(EXTRACT TO READ)

Air National Guard chaplains and religious affairs Airmen from around the nation converged in the national capital region for the ANG Chaplain Corps Senior Religious Support Team Symposium here, May 16-18.

Held for the first time in more than a decade, this annual event brought together religious leaders and support personnel from each of the 90 wings located among the United States’ 50 states, three territories and the District of Columbia to collaborate on all matters pertaining to religious freedom, accommodation, morale and readiness of chaplains and RAAs across the force.

“The theme of our symposium is ‘Air National Guard Chaplain Corps: Reimagined” because the chaplain corps that they used to know 10 years ago, or even five years ago, is no longer there,” said U.S. Air Force Col. Leah Botona Boling, director, ANG Chaplain Corps.

Changes brought on by the Air Force Generation model, the 2022 National Defense Strategy, and the evolution of guidances impacting matters such as religious accommodation and the chaplain reporting procedures make it essential to reimagine what readiness looks like for religious support Airmen and their role in the future fight, explained Boling.

“The fight that we are looking at dealing with over the next two to five years, if it so happens, it's going to require you to be on the field, probably more than you ever realized,” said Senior Enlisted Advisor Tony L. Whitehead, SEA to the chief, National Guard Bureau. “That may not be the physical battlefield. But, it may be in deployed locations where Airmen have never found themselves before.”

(End EXTRACT TO READ)

* _EXERCISE REQUIREMENTS_
a: List the matters that the symposium article says participants came together to collaborate on.
b: According to the symposium article, who is the director of the ANG Chaplain Corps?
c: Decide whether each statement agrees with the symposium article, and quote the words that settle it: (i) The symposium had been held every year for the past decade. (ii) Whitehead said the coming fight may not be on the physical battlefield. (iii) Religious support leaders came from each of 90 wings.

(INFORMATION)

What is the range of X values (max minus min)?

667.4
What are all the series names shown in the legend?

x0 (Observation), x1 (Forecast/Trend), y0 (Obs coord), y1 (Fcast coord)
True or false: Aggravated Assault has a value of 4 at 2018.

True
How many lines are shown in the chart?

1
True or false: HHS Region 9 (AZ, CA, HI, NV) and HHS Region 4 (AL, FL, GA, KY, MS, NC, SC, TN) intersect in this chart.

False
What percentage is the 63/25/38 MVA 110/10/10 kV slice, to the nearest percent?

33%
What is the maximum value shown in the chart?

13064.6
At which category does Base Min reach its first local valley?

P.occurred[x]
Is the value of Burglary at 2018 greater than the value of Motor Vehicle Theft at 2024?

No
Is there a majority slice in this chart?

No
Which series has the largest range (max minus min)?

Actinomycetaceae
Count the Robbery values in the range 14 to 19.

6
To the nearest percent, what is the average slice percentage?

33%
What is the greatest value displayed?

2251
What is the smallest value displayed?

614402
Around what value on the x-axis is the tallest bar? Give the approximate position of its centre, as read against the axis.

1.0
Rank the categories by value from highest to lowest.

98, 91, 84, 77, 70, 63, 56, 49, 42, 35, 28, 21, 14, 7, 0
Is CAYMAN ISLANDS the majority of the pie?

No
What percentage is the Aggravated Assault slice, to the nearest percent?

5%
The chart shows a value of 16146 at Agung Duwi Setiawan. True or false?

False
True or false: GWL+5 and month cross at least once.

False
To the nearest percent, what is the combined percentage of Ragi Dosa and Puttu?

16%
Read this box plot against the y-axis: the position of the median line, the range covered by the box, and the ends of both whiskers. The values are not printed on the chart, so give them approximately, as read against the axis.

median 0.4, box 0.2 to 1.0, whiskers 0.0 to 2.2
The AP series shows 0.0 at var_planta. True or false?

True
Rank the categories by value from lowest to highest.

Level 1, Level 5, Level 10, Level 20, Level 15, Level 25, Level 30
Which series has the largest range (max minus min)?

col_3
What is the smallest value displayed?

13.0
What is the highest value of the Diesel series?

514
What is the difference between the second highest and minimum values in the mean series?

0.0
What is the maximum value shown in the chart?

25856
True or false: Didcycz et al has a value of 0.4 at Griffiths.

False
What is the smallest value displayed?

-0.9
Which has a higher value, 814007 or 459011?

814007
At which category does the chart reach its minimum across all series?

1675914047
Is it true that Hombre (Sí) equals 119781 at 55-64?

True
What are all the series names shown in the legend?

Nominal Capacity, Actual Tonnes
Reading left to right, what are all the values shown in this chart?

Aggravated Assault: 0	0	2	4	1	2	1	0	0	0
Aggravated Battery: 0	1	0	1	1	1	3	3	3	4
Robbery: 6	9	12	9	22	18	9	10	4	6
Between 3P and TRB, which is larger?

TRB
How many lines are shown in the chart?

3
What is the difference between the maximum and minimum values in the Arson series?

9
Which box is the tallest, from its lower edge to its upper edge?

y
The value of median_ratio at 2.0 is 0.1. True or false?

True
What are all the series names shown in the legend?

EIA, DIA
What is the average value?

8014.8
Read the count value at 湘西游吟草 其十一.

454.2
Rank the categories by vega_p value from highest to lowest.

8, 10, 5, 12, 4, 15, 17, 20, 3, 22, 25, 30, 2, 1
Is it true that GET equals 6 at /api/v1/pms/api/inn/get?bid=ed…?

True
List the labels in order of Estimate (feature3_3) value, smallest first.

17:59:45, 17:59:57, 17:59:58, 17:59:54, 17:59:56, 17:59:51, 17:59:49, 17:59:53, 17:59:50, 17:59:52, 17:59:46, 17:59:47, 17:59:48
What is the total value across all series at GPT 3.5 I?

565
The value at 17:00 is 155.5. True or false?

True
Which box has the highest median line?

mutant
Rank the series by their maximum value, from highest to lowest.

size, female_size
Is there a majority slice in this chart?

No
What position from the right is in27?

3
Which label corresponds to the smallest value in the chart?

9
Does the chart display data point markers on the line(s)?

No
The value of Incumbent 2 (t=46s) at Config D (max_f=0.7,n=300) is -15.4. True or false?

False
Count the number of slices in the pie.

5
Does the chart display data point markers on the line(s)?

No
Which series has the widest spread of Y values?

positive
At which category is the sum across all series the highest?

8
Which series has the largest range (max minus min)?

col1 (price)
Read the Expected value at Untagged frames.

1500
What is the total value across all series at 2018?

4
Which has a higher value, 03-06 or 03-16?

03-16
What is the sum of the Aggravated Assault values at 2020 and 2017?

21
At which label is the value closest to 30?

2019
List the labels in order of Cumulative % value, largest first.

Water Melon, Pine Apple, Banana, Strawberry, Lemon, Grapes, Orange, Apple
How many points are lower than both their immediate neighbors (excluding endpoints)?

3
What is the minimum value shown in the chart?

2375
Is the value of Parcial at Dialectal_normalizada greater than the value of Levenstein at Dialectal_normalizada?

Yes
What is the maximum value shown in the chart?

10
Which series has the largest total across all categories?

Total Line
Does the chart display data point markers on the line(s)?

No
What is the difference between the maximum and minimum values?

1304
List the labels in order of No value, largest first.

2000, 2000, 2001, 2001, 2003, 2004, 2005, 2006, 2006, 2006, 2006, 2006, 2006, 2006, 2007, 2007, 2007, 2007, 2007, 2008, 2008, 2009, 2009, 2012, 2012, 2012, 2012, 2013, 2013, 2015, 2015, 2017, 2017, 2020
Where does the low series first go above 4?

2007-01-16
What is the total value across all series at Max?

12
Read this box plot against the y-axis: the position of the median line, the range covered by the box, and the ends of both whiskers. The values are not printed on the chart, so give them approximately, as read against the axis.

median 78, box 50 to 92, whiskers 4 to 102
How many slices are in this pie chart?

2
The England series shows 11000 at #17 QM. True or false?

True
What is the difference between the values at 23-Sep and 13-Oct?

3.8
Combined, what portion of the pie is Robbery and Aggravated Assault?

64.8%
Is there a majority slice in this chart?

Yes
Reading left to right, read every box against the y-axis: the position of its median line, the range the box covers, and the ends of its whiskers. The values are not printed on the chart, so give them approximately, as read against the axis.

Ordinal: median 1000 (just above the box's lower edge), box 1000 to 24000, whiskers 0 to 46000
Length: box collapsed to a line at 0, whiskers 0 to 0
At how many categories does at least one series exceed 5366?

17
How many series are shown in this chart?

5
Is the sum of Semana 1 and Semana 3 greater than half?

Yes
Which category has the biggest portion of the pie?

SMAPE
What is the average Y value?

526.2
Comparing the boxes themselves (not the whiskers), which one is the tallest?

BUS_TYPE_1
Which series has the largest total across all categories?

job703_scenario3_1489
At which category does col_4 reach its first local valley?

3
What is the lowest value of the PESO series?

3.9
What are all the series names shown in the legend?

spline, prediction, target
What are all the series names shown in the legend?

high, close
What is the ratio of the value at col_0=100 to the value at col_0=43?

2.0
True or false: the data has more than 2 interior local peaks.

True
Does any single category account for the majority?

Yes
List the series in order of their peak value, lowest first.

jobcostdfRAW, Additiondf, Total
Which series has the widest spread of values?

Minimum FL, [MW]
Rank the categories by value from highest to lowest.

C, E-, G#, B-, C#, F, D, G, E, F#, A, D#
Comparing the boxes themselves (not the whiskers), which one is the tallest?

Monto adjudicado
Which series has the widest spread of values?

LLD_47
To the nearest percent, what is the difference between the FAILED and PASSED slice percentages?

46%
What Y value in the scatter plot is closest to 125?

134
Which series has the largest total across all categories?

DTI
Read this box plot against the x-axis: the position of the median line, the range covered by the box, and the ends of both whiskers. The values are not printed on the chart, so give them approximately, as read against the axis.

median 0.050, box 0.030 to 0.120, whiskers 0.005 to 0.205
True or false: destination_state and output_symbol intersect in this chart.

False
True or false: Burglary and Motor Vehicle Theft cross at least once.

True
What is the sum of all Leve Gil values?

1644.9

(End INFORMATION)

* _ANSWER LIST_
a: Religious freedom, accommodation, morale, and readiness of chaplains and RAAs across the force.

b: U.S. Air Force Col. Leah Botona Boling.

c:
(i) No: "Held for the first time in more than a decade"
(ii) Yes: "That may not be the physical battlefield."
(iii) Yes: "from each of the 90 wings"